Seattle's sauciest urban gardner is making it easier to eat seasonally. Even in winter.

By Allecia Vermillion March 8, 2013

 Great Seattle-based cookbooks are happening in all forms these days: in print, on an iPad, and now here’s Amy Pennington with an eBook cooking series. Pennington is the author of Urban Pantry and Apartment Gardening, the host of Check, Please!, and as saucy a professional gardener/cook as you could ever hope to find. Her new project, Fresh Pantry, offers a year of monthly cookbook installments, each focused on a single seasonal ingredient. 

Pennington says the idea took root (pun definitely not intended) during winter’s rough slog of seasonal eating. “Too often, we get stuck in cooking ruts and it's easy to grow tired of an ingredient like.....oh......cabbage,” she writes. Except, you can actually do a lot of things with cabbage. Or winter squash or alliums, the subjects of January and February’s books.

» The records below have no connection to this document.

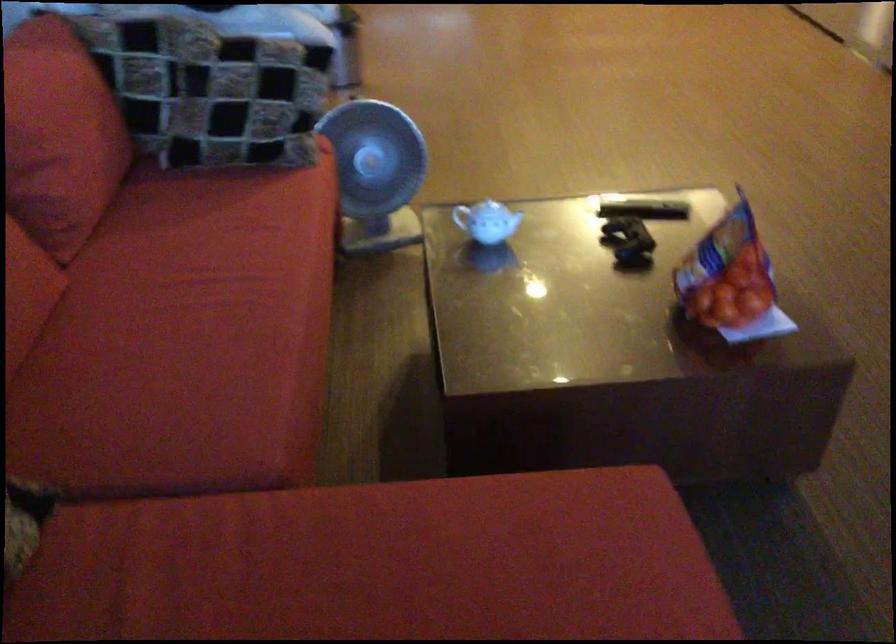
The height and width of the screenshot is (644, 896). I want to click on white teapot handle, so click(487, 220).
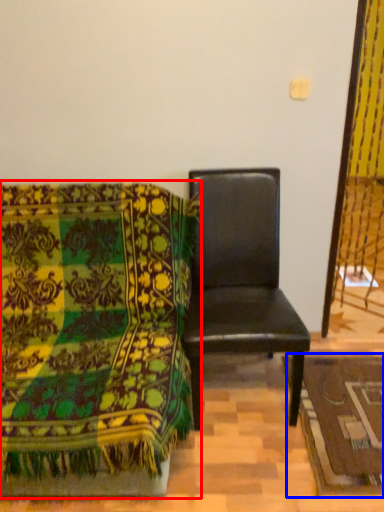
Question: Which of the following is the farthest to the observer, chair (highlighted by a red box) or mat (highlighted by a blue box)?

Choices:
 (A) chair
 (B) mat

Answer: (B)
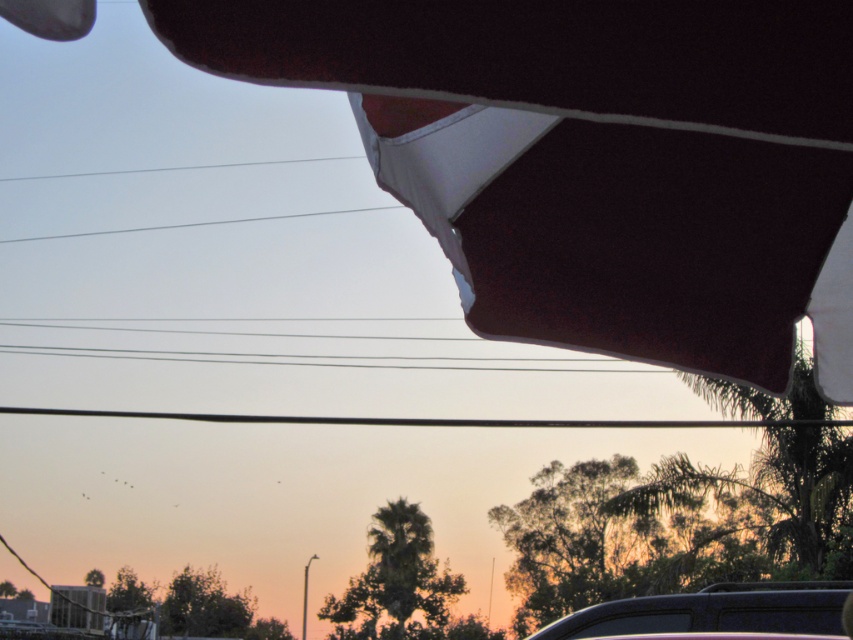
Which is more to the right, shiny black car at lower right or clear wire at upper center?

shiny black car at lower right

Is shiny black car at lower right above clear wire at upper center?

Actually, shiny black car at lower right is below clear wire at upper center.

This screenshot has width=853, height=640. I want to click on shiny black car at lower right, so click(712, 611).

Is black wire at center wider than clear wire at upper center?

Indeed, black wire at center has a greater width compared to clear wire at upper center.

Who is positioned more to the left, black wire at center or clear wire at upper center?

From the viewer's perspective, clear wire at upper center appears more on the left side.

This screenshot has width=853, height=640. Describe the element at coordinates (434, 419) in the screenshot. I see `black wire at center` at that location.

Where is `black wire at center`? black wire at center is located at coordinates (434, 419).

This screenshot has height=640, width=853. What are the coordinates of `shiny black car at lower right` in the screenshot? It's located at (712, 611).

Which is more to the right, shiny black car at lower right or black wire at center?

shiny black car at lower right is more to the right.

Locate an element on the screen. Image resolution: width=853 pixels, height=640 pixels. shiny black car at lower right is located at coordinates (712, 611).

The third Fresh Pantry is all about carrots and will be available this week; April will be all about rhubarb, and you can count on lettuce, peppers, and beets making an appearance later in the year.

Each installment contains about 15 recipes; with winter squash, for example, Pennington walks you through everything from breakfast squash bread with streusel to dumplings made with shrimp and butternut squash, plus tutorials on how to cut and handle the suckers. “It's subversively a tool to get people thinking about what they eat, instead of hearing the "local, seasonal" buzz word with no identifying feature,” she says.

Each issue comes out mid-month, usually around the 15th and is compatible with the Kindle, iPad, etc. Find it on Pennington's site or Amazon for $3 a pop. The whole series will be published as a single book in 2014.